Bounds have the form where X supports Y.

Example In our example we can use bounded polymorphism like this:
predicates
    sortByName : (Person* PersonList) -> Person* SortedList
        where Person supports person.

Now the type parameter (i.e. Person) can only be a type that supports person.

If we call the predicate with a user list (user*) then the type variable Person will be user in the declaration, corresponding to this declaration:

predicates
    sortByName : (user* PersonList) -> user* SortedList
        where user supports person.

We can see that:

  • The returned list is a user*
  • The bound is fulfilled because user does support person.

On the other hand, if we (attempt to) call the predicate with an integer list (integer*) the type variable Person must have the value integer, corresponding to this declaration:

predicates
    sortByName : (integer* PersonList) -> integer* SortedList
        where integer supports person.

Then the bound is not fulfilled because integer does not support person.

Bounds can be put on polymorphic predicates like above, if you need more than one bound you must write like this:

predicates
    pred : (<type1> P1, <type2> P2, ...) -> <return>.
        where <Sub1> supports <Super1>
        where <Sub2> supports <Super2>
        ....
        where <SubJ> supports <SuperJ>.

When we have put bounds on the parameters we can exploit them in the clauses.
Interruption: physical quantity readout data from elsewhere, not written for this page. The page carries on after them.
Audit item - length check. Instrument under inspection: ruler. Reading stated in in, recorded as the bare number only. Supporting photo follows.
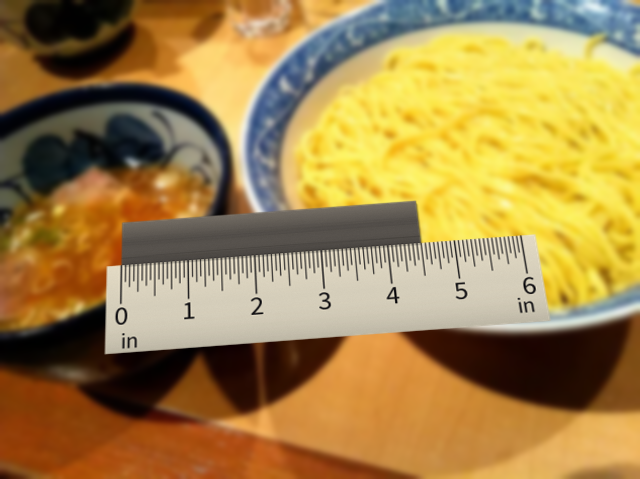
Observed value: 4.5
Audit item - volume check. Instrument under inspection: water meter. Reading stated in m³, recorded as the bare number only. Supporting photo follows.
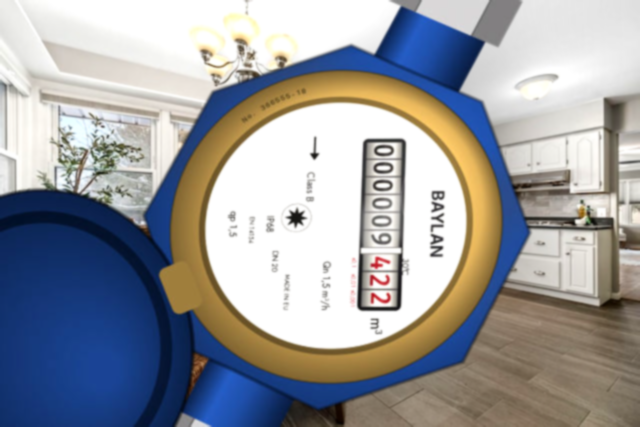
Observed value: 9.422
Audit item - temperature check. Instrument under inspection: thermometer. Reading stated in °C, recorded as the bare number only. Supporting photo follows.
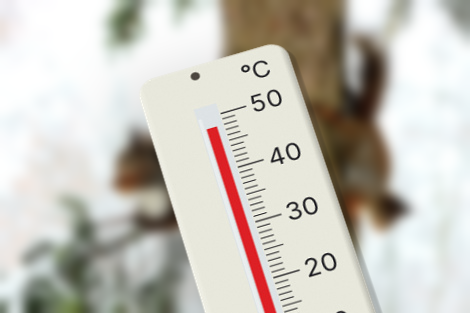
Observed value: 48
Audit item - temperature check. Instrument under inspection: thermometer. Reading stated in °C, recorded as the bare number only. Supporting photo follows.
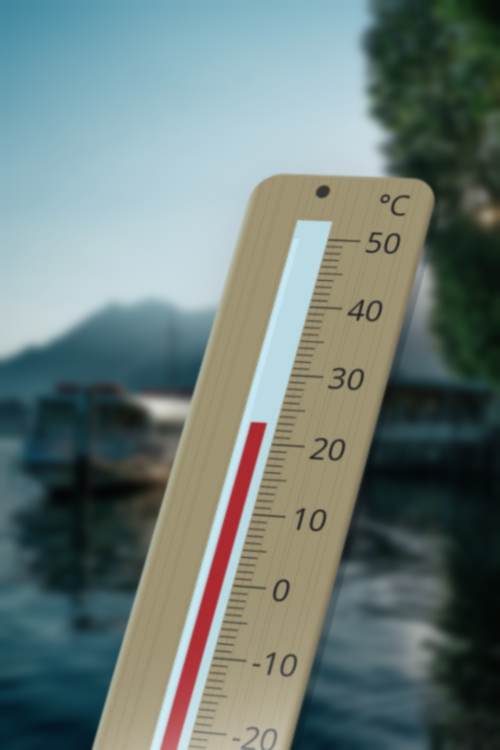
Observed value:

Example L and R has types that supports person, so we can obtain the name property from these variables:
predicates
    sortByName : (Person* PersonList) -> Person* SortedList
        where Person supports person.
clauses
    sortByName(List) :- list::sortBy({ (L, R) = compare(L:name, R:name) }, List).

Bounds can also be put on classes.

Example Given persons from above, we want to create name maps. I.e. we want to map from name to person, but also here we want to be able to use this map for users and customers.

The interface does not reflect that we have persons in mind (we could also implement this interface for other things than persons):

interface nameMap{@Type}
predicates 
   insert : (@Type Element).
   tryGet : (string Name) -> @Type.
interface nameMap

But the personNameMap class will only work persons

class personNameMap{@Person} : nameMap{@Person}
    where @Person supports person
end class personNameMap

Due to the bound we can use the name property in the implementation of the class:

implement personNameMap{@Person}
 
facts
    theMap : mapM{string Name, @Person} := mapM_redBlack::new().
 
clauses
    insert(P) :-
        theMap:set(P:name, P).  % P has a type that supports person, so we can use the name property
 
clauses
    tryGet(Name) = theMap:tryGet(Name).
 
end implement personNameMap

This class can be used to create a user map:

facts
    userMap : nameMap{user} := personNameMap::new().

And in that map we can insert user and we can lookup users (i.e. rather than persons) by name.

In bounds the notion of supports is extended to cover non-object types, in the sense that Sub supports Super if Sub is a subtype of Super. As example integer is a subtype of real.